This PR predates a large refactor of the MAST code, so I had to do a manual rebase and force push.

ceb8 avatar Sep 27 '22 16:09 ceb8

@ceb8 - can you rebase this on top of https://github.com/astropy/astroquery/pull/1634, so to see it works with the refactored machinery?

bsipocz avatar Sep 27 '22 16:09 bsipocz

(then this PR will contain the changes from that one, etc, but we'll sort that out along the way).

Also, this PR is very much considered WIP/draft as part of testing the other one, so please everyone, no detailed code reviews until we sort out the big picture!

bsipocz avatar Sep 27 '22 16:09 bsipocz

Hmm, I think something went bad during the rebase. did you try to do it interactively, and keep only the one commit from this branch, rather than the ones from main, too?

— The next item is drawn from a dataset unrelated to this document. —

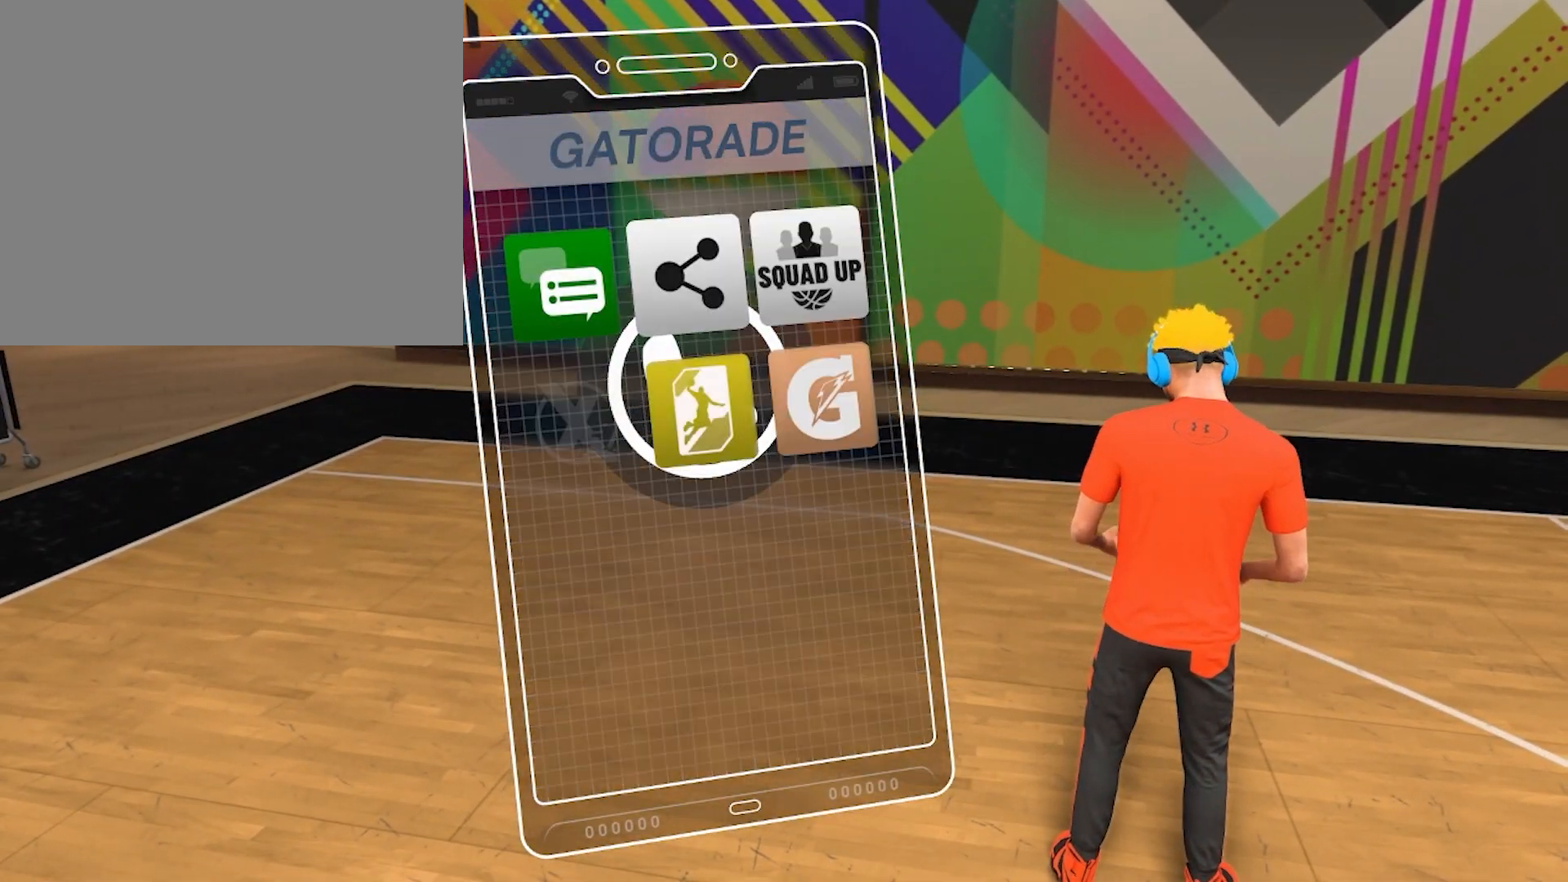
{"buttons": ["DPAD_RIGHT"], "left_stick": "center", "right_stick": "center"}
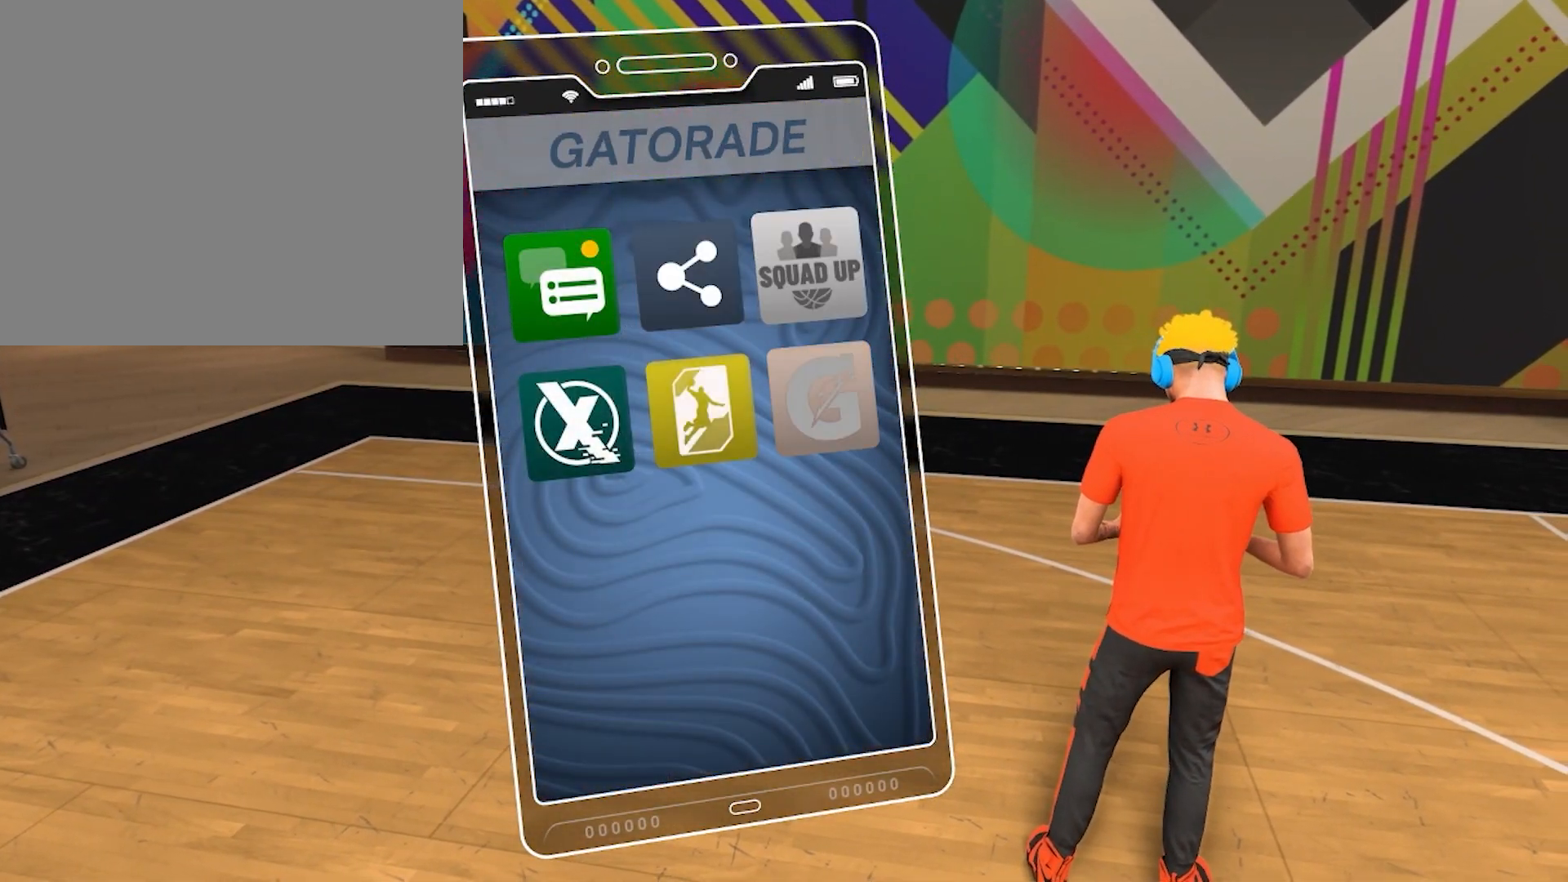
{"buttons": [], "left_stick": "center", "right_stick": "center", "events": [[17, "DPAD_DOWN", "down"], [67, "DPAD_DOWN", "up"], [67, "DPAD_RIGHT", "up"]]}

bsipocz avatar Sep 27 '22 17:09 bsipocz

@bsipocz Found some interesting things:

  • Only one small tweak (latest commit) required and it's caching as promised (yay)
  • Because of the way we determine cache location and the way the MAST module is written, the cache directory is not the name of the top level class the user interacts with, which is definitely a problem. Not sure if this should be solved by the MAST module or if I need to tweak the caching infrastructure. I will explore.

ceb8 avatar Sep 29 '22 16:09 ceb8

Because of the way we determine cache location and the way the MAST module is written, the cache directory is not the name of the top level class the user interacts with, which is definitely a problem. Not sure if this should be solved by the MAST module or if I need to tweak the caching infrastructure. I will explore.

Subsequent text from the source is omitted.